By contrast, Edward’s personal life was the source of potential scandal or even worse that lay beneath the glamorous bachelor image. One affair in particular offered a dire warning of the dangers. As an officer in the Grenadier Guards on the Western Front during the First World War he had conducted a lengthy liaison with Marguerite Alibert, a superior Parisian prostitute, to whom he wrote ardent love letters, which she held onto with the habitual foresight of her profession. She went on to marry an Egyptian prince but, in 1923, she shot him dead in London. She was acquitted of murder and there is some evidence that she was able to buy the verdict by handing over these letters.4 Had any hint of the relationship between Edward and Marguerite reached the wider public at the time of her trial, the scandal would have been immense, and infinitely worse had any part of the story emerged of how his letters had been retrieve
d. After the war, his behaviour calmed down somewhat, but he was stuck on the sexual merry-go-round of the shiftless upper classes, vividly depicted in the plays of Noël Coward and novels of Evelyn Waugh. Through the 1920s, he maintained a long-term and discreet affair with Mrs Freda Dudley Ward, the wife of an MP. It provided him with a degree of stability but did not deter him from a string of casual seductions, often undertaken with a flagrant lack of discretion. In 1930, Edward had replaced Mrs Ward with the American-born Lady Furness in another illicit but entirely conventional relationship.

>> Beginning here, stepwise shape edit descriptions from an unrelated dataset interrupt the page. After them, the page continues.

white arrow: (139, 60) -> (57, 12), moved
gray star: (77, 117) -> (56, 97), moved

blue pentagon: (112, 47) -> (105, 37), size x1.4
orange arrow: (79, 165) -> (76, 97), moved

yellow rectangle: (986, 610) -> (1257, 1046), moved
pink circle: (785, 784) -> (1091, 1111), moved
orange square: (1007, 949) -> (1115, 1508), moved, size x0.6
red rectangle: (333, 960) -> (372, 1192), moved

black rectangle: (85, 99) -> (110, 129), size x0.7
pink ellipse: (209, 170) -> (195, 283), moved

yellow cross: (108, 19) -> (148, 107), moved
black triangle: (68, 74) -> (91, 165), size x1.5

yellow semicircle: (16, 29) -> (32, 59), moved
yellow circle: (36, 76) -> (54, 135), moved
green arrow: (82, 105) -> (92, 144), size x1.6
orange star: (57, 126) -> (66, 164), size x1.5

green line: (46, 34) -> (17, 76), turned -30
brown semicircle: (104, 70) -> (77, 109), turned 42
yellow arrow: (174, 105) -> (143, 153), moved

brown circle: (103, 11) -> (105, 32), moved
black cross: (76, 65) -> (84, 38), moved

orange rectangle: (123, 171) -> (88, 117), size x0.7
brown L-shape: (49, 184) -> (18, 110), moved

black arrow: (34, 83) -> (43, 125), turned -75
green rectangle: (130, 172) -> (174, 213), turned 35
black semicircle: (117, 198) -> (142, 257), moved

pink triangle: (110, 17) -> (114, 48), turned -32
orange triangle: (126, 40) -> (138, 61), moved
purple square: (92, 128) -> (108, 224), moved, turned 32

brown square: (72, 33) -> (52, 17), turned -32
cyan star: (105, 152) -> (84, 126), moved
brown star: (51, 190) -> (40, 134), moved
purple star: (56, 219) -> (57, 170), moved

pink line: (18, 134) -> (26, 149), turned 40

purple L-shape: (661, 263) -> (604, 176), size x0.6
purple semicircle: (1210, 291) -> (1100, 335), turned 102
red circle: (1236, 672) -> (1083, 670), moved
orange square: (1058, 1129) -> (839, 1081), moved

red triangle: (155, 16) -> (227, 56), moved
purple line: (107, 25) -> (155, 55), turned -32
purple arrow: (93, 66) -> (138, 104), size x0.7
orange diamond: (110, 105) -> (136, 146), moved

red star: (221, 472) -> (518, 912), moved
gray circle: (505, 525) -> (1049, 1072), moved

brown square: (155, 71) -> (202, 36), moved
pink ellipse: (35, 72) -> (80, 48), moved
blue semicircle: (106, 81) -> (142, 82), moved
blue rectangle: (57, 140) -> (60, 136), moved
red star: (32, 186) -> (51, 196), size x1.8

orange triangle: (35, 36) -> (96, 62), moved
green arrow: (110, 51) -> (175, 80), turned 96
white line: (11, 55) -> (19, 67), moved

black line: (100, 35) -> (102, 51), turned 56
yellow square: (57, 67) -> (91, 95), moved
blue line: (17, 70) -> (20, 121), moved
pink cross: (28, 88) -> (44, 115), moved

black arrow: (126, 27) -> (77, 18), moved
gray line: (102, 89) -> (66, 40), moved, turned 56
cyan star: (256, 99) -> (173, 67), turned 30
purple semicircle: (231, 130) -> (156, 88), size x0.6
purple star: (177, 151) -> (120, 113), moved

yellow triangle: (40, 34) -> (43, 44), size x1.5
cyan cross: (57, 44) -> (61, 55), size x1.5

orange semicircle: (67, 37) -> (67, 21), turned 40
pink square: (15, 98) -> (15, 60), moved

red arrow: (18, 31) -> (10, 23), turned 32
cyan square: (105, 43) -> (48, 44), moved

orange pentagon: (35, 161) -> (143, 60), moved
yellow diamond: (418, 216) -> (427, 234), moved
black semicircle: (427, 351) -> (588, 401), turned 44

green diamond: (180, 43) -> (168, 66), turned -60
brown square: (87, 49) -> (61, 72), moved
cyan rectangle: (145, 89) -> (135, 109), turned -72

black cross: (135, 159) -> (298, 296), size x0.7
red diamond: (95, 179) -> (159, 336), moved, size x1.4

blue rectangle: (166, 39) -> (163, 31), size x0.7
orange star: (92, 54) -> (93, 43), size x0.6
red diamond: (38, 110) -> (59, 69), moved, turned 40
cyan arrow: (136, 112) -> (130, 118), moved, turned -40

His father was so upset at this latest sign that his heir had no plans to conform to conventional notions of family life that he tried a long man-to-man conversation with his son in 1932. George V warned him that the revelation of his adulterous affairs would hurt his popularity and tried to convince him of the advantages of marriage. George V overreached himself and took Edward to task for his social circle as well. Afterwards, Edward claimed to accept that his father’s strictures on his private life were fair, but resented deeply his remarks on his personal friends. He continued as before on both the sexual and friendship fronts. Thereafter, his father had lapsed into gloomy predictions of the damage that his son would wreak when he succeeded to the throne.